One thing the show does that could feel clumsy but somehow never does is have episode-specific foreshadowing, to the degree where Lix talks with Bel about how nuclear armament will be a problem for their children, and Bel says neither of them has children, and Lix says she expects Bel will someday, and it somehow never once occurred to me that this would be feeding into the “secret past” plot. Similarly, you have Mr. Brown telling Hector that he’s a great journalist, only to have Hector wave it off by saying he’s just a good frontman. (“I think that’s how you see yourself,” Mr. Brown says, in one of the hour’s better lines.) Then, of course, he gets a chance to prove his journalistic mettle when the news show rolls around at the end. This kind of writing can feel incredibly inelegant, so it’s always nice to see it done well.

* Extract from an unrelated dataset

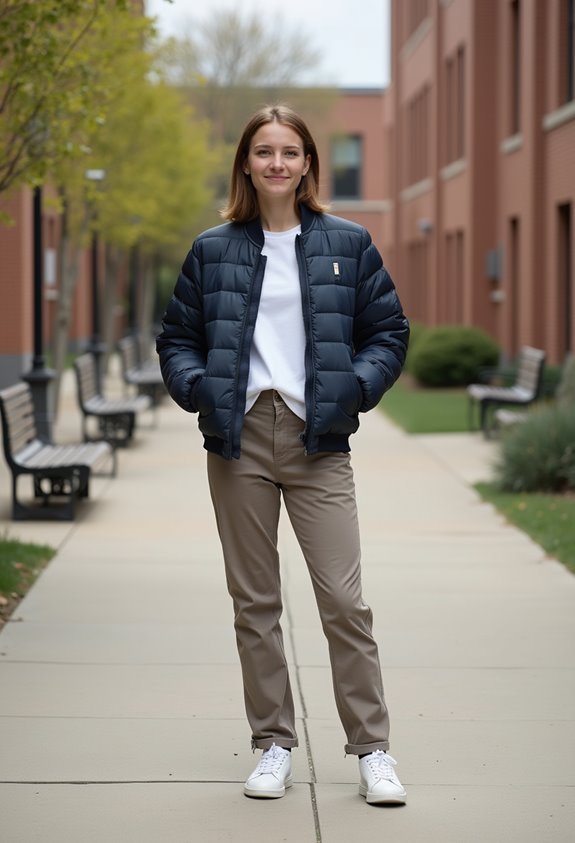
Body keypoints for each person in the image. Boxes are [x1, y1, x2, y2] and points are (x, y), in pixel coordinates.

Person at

I’m still waiting for series three to get its hooks into me beyond whatever’s up with Freddie and Bel, but this third episode did a better job of laying out the players on the field and setting up the situations to come than the somewhat strained second episode did. There’s a lot of stuff happening this season, but the show tends to be at its best when it takes a moment to take a breath and reflect on everything that’s happening within its confines. The more the episodes can do that, the more successful they are, and that’s why tonight’s conclusion worked so well: It brought a bunch of seemingly disparate threads together, in a character-focused way, and it paid many of them off. More of that, please, show.
Stray observations:
- Yes, this show is going to keep airing right through the holidays, and yes, I’ll be here to talk about it with you while that happens.
- The story of the fascist elements within Freddie’s neighborhood is an interesting one, but I’m not sure it’s a strictly necessary one, because it’s the sort of thing that’s hard to talk about without making it the focus of the whole season. There’s a way to make this work, and I’m not sure it’s having one or two scenes per episode where people in Freddie’s building talk with him about it. Then again, I’m still engaged in it, so it’s possible it will be brought into the main orbit of the story.
- People are still having Christmas parties, and I like the way the season is using the holiday to underline some of the mournfulness Hector himself is feeling, particularly as his wife’s career is taking off while he fears his own has stagnated.
- Bel kisses the ITV guy after he gives her a potentially useful contact. Way to stand up for journalistic integrity, Bel! (Nah. I know she likes him. But still!)
- Some people are irritated about the characters on the show having modern attitudes about social issues—like homosexuality—but it doesn’t really bother me. If crusading ‘50s journalists can’t have progressive attitudes about social issues, then who can?